■ ACTION ITEM: From the entries below, copy exactly the lines from the one that contains "right hip: (388, 220, 1)" through the one that contains "right knee: (621, 513, 14)", both included, and only those.

■ DATA RECORDS:
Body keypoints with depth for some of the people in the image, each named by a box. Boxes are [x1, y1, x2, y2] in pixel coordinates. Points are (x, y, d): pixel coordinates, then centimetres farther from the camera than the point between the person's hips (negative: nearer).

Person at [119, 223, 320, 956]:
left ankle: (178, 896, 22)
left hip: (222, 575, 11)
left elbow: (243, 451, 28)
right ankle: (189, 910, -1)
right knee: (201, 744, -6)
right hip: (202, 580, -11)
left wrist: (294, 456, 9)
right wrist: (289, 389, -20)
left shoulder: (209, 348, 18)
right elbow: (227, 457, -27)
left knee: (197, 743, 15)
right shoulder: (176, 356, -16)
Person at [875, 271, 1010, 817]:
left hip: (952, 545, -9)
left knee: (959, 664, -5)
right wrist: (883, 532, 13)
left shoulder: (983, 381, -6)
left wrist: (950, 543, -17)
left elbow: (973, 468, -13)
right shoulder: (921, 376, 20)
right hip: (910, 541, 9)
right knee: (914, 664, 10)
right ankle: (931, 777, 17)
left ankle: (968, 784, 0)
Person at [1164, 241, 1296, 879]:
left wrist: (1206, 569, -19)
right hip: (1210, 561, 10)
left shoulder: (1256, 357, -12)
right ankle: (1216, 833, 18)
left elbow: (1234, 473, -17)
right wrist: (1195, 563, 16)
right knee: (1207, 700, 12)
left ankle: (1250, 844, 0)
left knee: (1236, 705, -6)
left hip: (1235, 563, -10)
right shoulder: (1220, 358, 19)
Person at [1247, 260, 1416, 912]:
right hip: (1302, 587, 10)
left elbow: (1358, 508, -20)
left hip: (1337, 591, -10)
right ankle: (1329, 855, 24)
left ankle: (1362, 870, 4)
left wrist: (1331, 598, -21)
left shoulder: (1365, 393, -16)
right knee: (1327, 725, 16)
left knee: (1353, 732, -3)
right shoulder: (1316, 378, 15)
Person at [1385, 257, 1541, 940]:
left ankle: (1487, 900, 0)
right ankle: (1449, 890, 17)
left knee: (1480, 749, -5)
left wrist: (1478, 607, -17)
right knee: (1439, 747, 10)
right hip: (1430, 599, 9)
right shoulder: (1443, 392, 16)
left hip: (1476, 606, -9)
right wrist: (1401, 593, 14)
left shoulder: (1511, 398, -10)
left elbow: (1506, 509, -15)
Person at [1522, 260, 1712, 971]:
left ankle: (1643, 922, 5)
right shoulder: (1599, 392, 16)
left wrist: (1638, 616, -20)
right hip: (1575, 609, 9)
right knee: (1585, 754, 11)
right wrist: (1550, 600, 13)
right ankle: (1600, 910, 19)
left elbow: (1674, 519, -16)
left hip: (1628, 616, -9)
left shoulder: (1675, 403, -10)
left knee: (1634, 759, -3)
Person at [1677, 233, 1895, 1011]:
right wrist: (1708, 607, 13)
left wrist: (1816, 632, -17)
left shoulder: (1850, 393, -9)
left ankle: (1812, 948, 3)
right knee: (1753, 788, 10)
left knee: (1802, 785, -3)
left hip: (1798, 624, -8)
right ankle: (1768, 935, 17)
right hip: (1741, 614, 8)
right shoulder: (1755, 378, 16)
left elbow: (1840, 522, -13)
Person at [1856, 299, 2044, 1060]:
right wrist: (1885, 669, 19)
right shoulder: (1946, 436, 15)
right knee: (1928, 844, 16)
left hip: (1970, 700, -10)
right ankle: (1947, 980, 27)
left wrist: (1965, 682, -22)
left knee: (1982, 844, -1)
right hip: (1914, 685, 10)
==
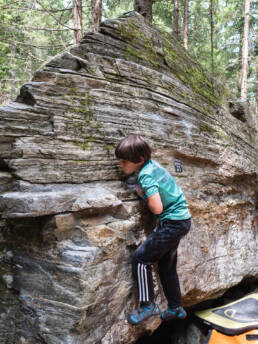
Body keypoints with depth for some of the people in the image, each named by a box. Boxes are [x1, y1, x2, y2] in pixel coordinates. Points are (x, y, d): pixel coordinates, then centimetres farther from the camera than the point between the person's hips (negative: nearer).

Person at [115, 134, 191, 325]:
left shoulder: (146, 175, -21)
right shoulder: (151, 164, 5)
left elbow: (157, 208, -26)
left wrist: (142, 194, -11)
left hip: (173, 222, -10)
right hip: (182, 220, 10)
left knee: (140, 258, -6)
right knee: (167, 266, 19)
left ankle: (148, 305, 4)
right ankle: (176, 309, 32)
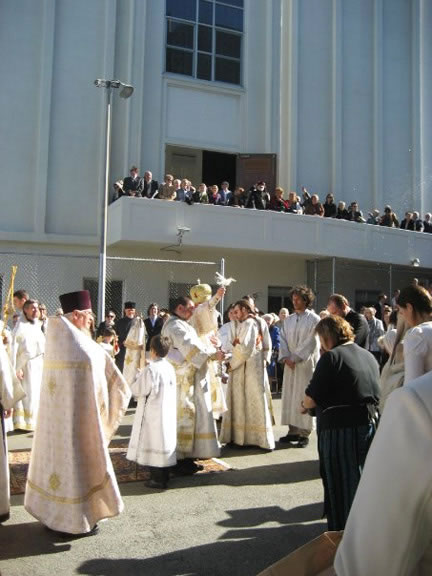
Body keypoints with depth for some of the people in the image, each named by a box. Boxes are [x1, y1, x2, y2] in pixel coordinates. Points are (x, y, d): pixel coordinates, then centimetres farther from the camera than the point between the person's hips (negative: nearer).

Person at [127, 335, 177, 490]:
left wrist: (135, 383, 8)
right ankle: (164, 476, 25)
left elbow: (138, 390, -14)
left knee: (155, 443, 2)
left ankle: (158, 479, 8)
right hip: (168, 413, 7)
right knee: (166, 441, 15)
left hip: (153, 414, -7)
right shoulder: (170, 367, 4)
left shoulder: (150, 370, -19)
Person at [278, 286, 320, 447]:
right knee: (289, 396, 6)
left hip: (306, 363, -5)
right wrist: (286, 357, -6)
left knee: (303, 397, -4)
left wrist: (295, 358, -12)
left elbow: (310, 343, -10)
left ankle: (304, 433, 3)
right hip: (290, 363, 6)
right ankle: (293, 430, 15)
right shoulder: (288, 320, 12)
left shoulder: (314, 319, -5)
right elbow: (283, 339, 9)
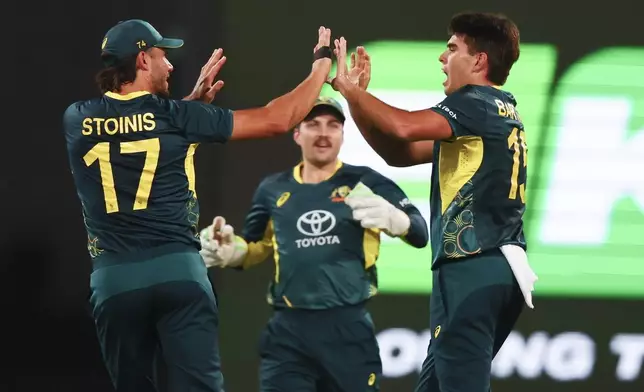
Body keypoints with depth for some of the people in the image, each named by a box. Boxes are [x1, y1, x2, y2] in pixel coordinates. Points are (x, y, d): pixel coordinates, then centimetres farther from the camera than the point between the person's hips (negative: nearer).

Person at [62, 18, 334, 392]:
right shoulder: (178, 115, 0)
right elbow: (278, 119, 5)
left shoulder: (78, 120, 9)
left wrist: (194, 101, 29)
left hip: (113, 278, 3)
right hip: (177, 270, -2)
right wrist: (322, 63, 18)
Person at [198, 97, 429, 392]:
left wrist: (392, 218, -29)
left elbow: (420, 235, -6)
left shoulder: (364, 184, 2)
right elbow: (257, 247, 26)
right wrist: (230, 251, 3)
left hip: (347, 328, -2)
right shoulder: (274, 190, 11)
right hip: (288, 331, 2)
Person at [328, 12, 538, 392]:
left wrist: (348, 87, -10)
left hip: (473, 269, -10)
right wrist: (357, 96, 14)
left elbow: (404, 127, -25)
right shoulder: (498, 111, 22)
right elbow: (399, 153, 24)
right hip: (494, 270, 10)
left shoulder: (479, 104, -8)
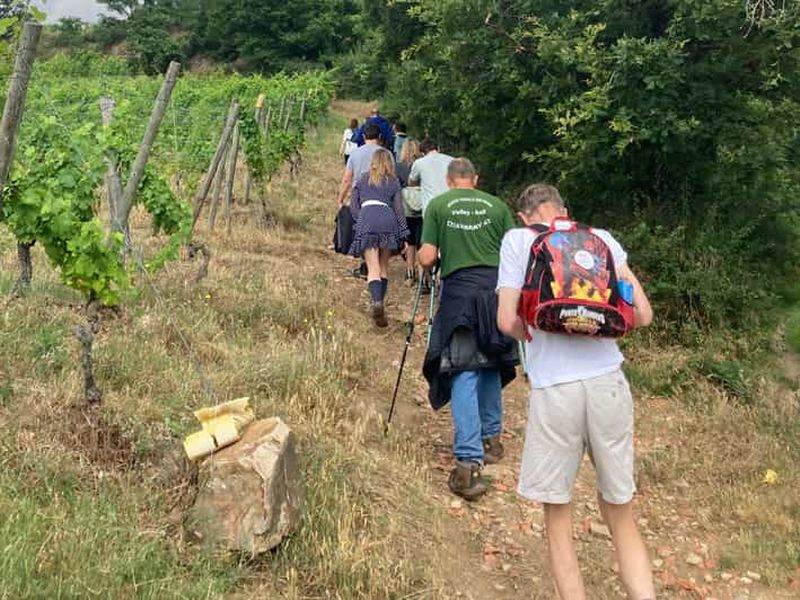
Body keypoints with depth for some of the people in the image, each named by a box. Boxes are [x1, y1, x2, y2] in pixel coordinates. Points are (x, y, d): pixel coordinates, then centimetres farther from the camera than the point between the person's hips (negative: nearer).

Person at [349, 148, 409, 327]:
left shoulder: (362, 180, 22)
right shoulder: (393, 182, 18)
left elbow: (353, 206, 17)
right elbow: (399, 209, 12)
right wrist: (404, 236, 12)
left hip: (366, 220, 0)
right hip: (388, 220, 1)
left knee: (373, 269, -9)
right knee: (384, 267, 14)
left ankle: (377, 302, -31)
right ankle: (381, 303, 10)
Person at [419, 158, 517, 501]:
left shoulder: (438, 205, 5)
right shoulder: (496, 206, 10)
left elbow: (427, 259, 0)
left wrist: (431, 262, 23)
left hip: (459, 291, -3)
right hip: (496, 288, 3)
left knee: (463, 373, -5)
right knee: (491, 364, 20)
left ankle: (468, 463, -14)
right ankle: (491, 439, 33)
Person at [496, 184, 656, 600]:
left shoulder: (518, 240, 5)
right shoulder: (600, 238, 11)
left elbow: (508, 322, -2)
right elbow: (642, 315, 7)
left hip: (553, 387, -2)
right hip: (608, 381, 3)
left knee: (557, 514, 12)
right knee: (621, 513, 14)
---
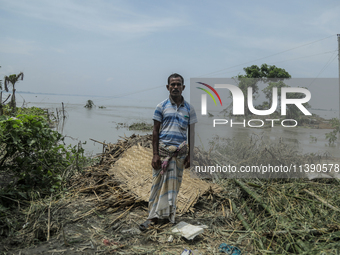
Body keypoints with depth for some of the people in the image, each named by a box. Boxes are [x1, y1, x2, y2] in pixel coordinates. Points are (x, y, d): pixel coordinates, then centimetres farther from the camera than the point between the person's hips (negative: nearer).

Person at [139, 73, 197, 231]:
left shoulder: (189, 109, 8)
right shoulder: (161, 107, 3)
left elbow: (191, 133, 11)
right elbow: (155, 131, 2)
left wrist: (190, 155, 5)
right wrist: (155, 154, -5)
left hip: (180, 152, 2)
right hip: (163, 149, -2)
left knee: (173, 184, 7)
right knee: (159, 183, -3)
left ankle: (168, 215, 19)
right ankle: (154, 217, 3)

■ ANSWER TO THE PROBLEM:
right hip: (388, 220, 1)
left knee: (373, 269, -9)
right knee: (384, 267, 14)
left ankle: (377, 302, -31)
right ankle: (381, 303, 10)
Person at [419, 158, 517, 501]:
left shoulder: (438, 205, 5)
right shoulder: (496, 206, 10)
left elbow: (427, 259, 0)
left wrist: (431, 262, 23)
left hip: (459, 291, -3)
right hip: (496, 288, 3)
left knee: (463, 373, -5)
right knee: (491, 364, 20)
left ankle: (468, 463, -14)
right ankle: (491, 439, 33)
Person at [496, 184, 656, 600]:
left shoulder: (518, 240, 5)
right shoulder: (600, 238, 11)
left elbow: (508, 322, -2)
right elbow: (642, 315, 7)
left hip: (553, 387, -2)
right hip: (608, 381, 3)
left knee: (557, 514, 12)
right knee: (621, 513, 14)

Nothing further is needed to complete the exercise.